> Task instructions:
What's wanted here is the full listing below, repeated exactly, with no images in it.
╔══
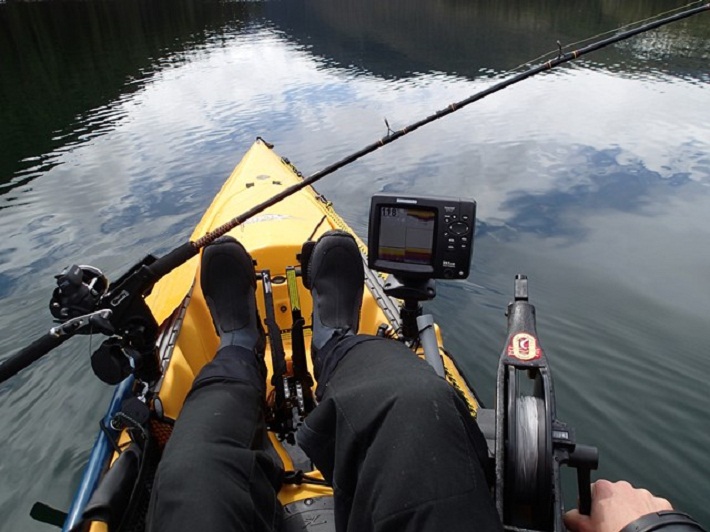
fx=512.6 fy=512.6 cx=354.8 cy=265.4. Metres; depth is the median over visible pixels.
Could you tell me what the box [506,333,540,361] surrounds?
sticker
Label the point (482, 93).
fishing rod
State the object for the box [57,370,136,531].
blue pole
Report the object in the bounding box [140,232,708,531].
person
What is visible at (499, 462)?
fishing reel
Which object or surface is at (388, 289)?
mount
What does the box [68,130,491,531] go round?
kayak
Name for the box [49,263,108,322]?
fishing reel
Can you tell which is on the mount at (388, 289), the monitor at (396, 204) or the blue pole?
the monitor at (396, 204)
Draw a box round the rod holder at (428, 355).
[416,313,445,377]
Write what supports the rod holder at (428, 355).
attached to the kayak
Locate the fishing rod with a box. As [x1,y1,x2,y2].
[1,1,709,388]
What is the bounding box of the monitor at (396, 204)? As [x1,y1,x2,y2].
[367,192,475,279]
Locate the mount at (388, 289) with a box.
[382,274,435,342]
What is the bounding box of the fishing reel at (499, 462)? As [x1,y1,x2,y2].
[488,272,598,531]
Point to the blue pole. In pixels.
(99, 444)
╚══
> Solution to the problem:
fx=512.6 fy=512.6 cx=354.8 cy=265.4. Metres; depth is the median over visible pixels.
Could you tell me what the box [506,333,540,361] surrounds?
sticker
Label the point (482, 93).
fishing rod
State the object for the box [57,370,136,531].
blue pole
Report the object in the bounding box [140,232,708,531].
person
What is visible at (499, 462)?
fishing reel
Which object or surface is at (388, 289)?
mount
What does the box [68,130,491,531] go round?
kayak
Name for the box [49,263,108,322]?
fishing reel
Can you tell which is on the mount at (388, 289), the monitor at (396, 204) or the blue pole?
the monitor at (396, 204)
Draw a box round the rod holder at (428, 355).
[416,313,445,377]
Write what supports the rod holder at (428, 355).
attached to the kayak
Locate the fishing rod with a box. As [x1,y1,x2,y2].
[1,1,709,388]
What is the bounding box of the monitor at (396, 204)? As [x1,y1,x2,y2].
[367,192,475,279]
Locate the mount at (388, 289) with a box.
[382,274,435,342]
What is the bounding box of the fishing reel at (499, 462)? As [x1,y1,x2,y2].
[488,272,598,531]
Point to the blue pole. In pixels.
(99, 444)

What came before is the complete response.